For NK cell expansion, CD16+ cells were isolated from the T/NK-enriched fraction obtained after nylon wool column separation. CD16-expressing cells were labeled with 0.5 μg/ml anti-human CD16 antibody (Clone KD1, Biorad) per 107 cells for 20 min in PBS + 0.2% BSA + 2 mM EDTA at 4°C. After washing, cells were incubated with anti-mouse IgG-microbeads (Miltenyi) (20 μl/107 cells) for 20 min in PBS + 0.2% BSA + 2 mM EDTA at 4°C, washed and eluted on LS column according to the manufacturer's protocol (Miltenyi). CD16+ isolated cells (2 × 105 per well) were expanded with 2,000 IU/mL human IL-2 or 100 ng/mL ovine IL-2 for 21–28 days in 96 well U-bottom plates (27, 28). IL-2-supplemented media was replenished every 2–3 days, and cells split 1:2 every 5–7 days. CD16 expression was assessed by flow cytometry prior to use and cultures typically contained >40% CD16+ cells after expansion.
Flow Cytometry and Cytotoxicity Assays
For flow cytometry staining, cells were incubated with antibody or naïve/immune serum (1:400 dilution) for 20 min on ice in PBS stain buffer (PBS + 2% FBS + 0.03% sodium azide). Cells were then washed and incubated with secondary antibodies if necessary for 20 min on ice in PBS stain buffer. Cells were fixed in 1% paraformaldehyde (PFA) prior to acquisition. For intracellular staining, cells were fixed in 4% PFA, permeabilized and stained in PBS stain buffer supplemented with 0.2% saponin. All appropriate isotype, secondary antibody alone, naïve serum, and fluorescence minus one channel controls were performed.
Flow cytometry-based cytotoxicity assays were performed as described (29, 30). Briefly target cells (B cell enriched fraction or 293T transfected cells) were labeled with PKH67 (Sigma). Target cells were incubated with naïve/immune serum (1:400 dilution) or anti-MHC-I antibody (as positive control) for 1 h, washed and co-cultured with effector cells at different ratios for 4 h. Propidium iodide (PI) was used to label dead cells and added prior to flow cytometry analysis. Spontaneous and maximum cell death (measured by addition of 0.2% saponin) was included for all target cells. Specific cell lysis was measured using the following formula: % specific lysis = (% PI+ target cells – % spontaneous target cell death)/(% maximum target cell death – % spontaneous target cell death) × 100. Samples were acquired on a FACScalibur flow cytometer and analysis performed with FlowJo software.

Problem 1: In the NK cell methods text, what was used to label dead cells in the cytotoxicity assays?
Problem 2: Carry on the NK cell methods text, starting after its last sentence.

Extracted information:

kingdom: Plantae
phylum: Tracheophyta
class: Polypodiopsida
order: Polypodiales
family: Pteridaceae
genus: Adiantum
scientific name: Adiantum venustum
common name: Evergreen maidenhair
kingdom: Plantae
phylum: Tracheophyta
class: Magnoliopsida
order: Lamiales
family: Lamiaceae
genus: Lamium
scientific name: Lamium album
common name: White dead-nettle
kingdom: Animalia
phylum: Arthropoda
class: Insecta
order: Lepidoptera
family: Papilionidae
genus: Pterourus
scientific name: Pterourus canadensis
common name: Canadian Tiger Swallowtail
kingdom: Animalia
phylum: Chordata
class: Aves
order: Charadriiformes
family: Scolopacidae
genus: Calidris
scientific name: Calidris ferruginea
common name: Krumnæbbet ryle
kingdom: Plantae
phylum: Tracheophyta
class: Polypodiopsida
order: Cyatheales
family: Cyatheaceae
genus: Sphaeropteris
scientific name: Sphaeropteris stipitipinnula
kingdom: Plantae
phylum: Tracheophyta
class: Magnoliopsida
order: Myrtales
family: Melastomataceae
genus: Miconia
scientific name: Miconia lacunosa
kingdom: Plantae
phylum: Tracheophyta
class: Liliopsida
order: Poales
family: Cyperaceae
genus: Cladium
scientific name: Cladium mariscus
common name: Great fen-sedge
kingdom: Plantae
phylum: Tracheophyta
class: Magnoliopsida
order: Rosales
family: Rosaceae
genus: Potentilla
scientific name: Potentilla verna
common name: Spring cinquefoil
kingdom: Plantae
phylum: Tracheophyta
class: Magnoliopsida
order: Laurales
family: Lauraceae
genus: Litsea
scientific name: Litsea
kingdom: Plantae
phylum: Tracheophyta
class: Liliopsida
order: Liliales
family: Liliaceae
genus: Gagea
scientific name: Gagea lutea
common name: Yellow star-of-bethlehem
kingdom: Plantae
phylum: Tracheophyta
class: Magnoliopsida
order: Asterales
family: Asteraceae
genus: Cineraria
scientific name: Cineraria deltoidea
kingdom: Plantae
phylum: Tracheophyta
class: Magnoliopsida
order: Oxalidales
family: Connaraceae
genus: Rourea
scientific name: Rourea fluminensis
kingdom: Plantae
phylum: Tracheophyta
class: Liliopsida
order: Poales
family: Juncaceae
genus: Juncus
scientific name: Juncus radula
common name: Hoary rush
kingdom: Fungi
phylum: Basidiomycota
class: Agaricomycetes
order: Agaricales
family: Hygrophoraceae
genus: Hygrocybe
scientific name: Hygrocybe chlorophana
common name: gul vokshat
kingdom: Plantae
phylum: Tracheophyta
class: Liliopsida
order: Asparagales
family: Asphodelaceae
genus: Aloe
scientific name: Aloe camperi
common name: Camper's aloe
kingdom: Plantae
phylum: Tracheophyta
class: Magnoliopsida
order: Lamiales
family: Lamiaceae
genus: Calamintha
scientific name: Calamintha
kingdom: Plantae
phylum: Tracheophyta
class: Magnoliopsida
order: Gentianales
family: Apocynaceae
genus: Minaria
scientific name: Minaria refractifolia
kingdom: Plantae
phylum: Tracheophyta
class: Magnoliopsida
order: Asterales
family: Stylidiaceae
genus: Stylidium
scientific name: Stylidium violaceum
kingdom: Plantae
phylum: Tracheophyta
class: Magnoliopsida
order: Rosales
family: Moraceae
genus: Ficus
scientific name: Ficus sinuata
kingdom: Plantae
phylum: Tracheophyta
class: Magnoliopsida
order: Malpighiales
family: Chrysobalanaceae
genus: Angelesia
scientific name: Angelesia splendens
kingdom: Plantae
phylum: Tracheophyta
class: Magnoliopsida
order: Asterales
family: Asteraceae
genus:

Reply 1: Propidium iodide (PI), added before flow cytometry analysis.

Reply 2:
PPRV-P, -F, and -H genes from the PPRV Nig'75 vaccine strain were cloned into expression plasmid vectors from cDNA obtained from VDS-infected cells. PPRV-P gene was cloned in a pIRES expression plasmid expressing a FLAG epitope tag. PPRV-F and -H genes were cloned in pCAGG expression plasmids expressing a HA epitope tag. 293 T cells were transfected in 6 well plates at ~60% confluence with 1 μg plasmid DNA using Mirus T transfection reagent following the manufacturer's instructions. pCAGG-empty plasmid was used as transfection control. Transfected cells were used for protein expression or as target cells 48 h post-transfection.
Cell lysates were obtained as described (31). MicroBCA protein assay kit (Thermofisher) was used to measure protein content in cell lysates and 20 μg protein per lane were resolved on 10% SDS-PAGE. After transfer to PVDF membrane, blot were probed with the appropriate primary and secondary antibodies and revealed with ECL reagent (Thermofisher). Chemiluminescence was detected using film or a Chemidoc (Biorad).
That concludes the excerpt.